For instance, one hot scene in a novel does not make it “erotica.” If you tell an agent or editor that you’re sending an erotic romance, she’ll expect the erotic scenes to be frequent and prominent in the novel while still propelling the romantic plot forward.
Or perhaps you’re writing something with a mystical or religious bent. Last time I checked, “inspirational” was being used to mean mostly Christian inspirational stories, often sold in Christian bookstores. Before dubbing your novel “inspirational,” you need to make sure you know what that means to publishers at that particular point in time. (Genres can morph and change.) Does “inspirational” mean Christian-only? Can people see angels and demons or are the paranormal happenings limited to the miracle of a change of heart or someone waking up from a coma? What type of language is allowed?
And if you’re calling your manuscript a suspense, romantic suspense, or paranormal suspense, it needs to be, well…suspenseful. If it’s not, maybe it’s simply a paranormal, a romance or a mystery novel.
So how do you figure all this out?
1) Go to Barnes and Noble (or get on Amazon) and look for your genre. Do the covers seem appropriate for the type of story you’ve written?
2) If so, pick up some of those books and read them. If you’re short on money, remember that many on-line booksellers have free reads.
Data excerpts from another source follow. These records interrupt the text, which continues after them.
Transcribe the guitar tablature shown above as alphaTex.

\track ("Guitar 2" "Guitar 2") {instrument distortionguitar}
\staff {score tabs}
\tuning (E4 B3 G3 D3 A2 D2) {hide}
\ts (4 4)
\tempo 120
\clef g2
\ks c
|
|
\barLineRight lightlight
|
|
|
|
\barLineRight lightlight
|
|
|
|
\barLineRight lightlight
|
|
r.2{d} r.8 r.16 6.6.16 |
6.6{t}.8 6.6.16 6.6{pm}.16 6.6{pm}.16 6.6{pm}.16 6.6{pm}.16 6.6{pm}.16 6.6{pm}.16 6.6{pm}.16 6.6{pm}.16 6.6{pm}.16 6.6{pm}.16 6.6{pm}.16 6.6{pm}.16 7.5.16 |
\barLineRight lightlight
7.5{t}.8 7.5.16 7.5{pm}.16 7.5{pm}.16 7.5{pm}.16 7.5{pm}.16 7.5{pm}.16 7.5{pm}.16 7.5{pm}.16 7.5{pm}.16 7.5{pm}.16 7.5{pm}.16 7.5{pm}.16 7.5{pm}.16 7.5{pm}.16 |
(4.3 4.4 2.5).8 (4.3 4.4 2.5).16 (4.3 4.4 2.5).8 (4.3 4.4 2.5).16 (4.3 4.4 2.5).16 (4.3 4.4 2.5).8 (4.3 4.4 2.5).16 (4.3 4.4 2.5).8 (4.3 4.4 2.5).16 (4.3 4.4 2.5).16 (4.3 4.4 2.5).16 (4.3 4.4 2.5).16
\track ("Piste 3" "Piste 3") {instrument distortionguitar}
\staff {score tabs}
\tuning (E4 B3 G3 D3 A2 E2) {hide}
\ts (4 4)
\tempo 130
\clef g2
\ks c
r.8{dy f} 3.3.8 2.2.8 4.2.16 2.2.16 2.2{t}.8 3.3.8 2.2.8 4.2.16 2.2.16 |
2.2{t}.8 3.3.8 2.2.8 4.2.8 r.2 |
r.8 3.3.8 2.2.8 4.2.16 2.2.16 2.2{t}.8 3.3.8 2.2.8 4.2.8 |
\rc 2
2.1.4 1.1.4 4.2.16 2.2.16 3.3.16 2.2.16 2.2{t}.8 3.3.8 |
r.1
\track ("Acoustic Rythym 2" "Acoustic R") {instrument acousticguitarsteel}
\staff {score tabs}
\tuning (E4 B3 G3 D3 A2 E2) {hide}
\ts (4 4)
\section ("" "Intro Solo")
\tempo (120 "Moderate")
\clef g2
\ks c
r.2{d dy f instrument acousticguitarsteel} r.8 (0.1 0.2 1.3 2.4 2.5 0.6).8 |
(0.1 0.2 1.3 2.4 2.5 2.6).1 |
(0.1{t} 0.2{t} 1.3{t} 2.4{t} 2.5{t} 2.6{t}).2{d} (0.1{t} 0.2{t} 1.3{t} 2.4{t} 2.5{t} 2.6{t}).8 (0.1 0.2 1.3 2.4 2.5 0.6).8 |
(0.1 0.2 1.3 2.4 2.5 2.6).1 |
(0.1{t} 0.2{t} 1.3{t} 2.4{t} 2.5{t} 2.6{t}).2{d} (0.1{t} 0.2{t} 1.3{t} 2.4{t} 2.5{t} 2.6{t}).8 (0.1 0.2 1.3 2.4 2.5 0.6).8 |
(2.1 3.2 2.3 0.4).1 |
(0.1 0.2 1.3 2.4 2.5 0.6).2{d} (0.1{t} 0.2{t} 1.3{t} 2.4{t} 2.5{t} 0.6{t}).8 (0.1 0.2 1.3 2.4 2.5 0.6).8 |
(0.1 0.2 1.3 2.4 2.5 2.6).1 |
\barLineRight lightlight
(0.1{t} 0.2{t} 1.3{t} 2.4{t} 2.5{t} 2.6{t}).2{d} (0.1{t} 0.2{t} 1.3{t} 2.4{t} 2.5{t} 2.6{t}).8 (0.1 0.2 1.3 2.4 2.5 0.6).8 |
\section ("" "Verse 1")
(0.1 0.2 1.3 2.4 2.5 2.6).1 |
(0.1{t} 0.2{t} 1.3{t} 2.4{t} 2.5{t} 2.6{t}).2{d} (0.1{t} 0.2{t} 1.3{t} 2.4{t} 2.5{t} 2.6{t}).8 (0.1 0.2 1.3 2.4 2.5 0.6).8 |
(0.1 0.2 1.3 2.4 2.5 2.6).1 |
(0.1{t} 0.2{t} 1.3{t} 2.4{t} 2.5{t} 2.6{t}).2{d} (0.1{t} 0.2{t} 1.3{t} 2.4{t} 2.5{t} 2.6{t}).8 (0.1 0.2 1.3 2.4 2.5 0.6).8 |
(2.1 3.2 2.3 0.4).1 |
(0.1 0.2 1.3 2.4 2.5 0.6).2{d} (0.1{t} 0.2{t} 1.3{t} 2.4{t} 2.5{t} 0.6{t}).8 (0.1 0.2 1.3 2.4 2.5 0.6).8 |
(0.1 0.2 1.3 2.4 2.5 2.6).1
Some publishers, like Ellora’s Cave, do too. If you have an e-reader, you can download samples of lots of books to get a wider view of the genre. And many bookstores let you sit around and read their books all day.
(The reason I’m not mentioning the library here is that you’ll want to get the latest view of what’s happening. If you research online, check publication dates.)
3) Use your writing buddies. If you’re reading this article and you are not part of any writing group, in my opinion, you’re not ready to pitch to agents or submit your materials.
Writing and submitting with the help of other writers, rather than alone, is the difference between being raised by humans and being raised in the jungle by apes. Sure, Tarzan is hot, but can he tell a prologue from a preposition? Or a con artist from a reputable agent?
There are writer’s groups all over the world as well as on-line for all genres. Once you find a group, have several members who write what you write—or what you think you write—read your manuscript. Then ask them how they’d categorize it.
What if my story is a hybrid?
If you’ve done your research and you realize you have some sort of hybrid, don’t despair. While I don’t think “inspirotica” (inspirational erotica) will make a big splash any time soon, it’s possible that you’ve done something that’s been done successfully before, or you’ve managed to write the unimaginable hybrid very well.
I still remember how impressed I was with author Nina Bangs a few years ago. Although I’m not a big paranormal reader, I couldn’t resist buying a book that was described to me as a “futuristic historical Scottish paranormal.” The book was called Master of Ecstasy, and she really pulled it off. (Hat’s off to you, Nina.)
But I wouldn’t purposely try to go so far outside the box on your first try. Nina had a track record before she sprung Master of Ecstasy on her editors.
For now, it would just be nice to know whether you’re selling a paranormal suspense or a sci-fi thriller.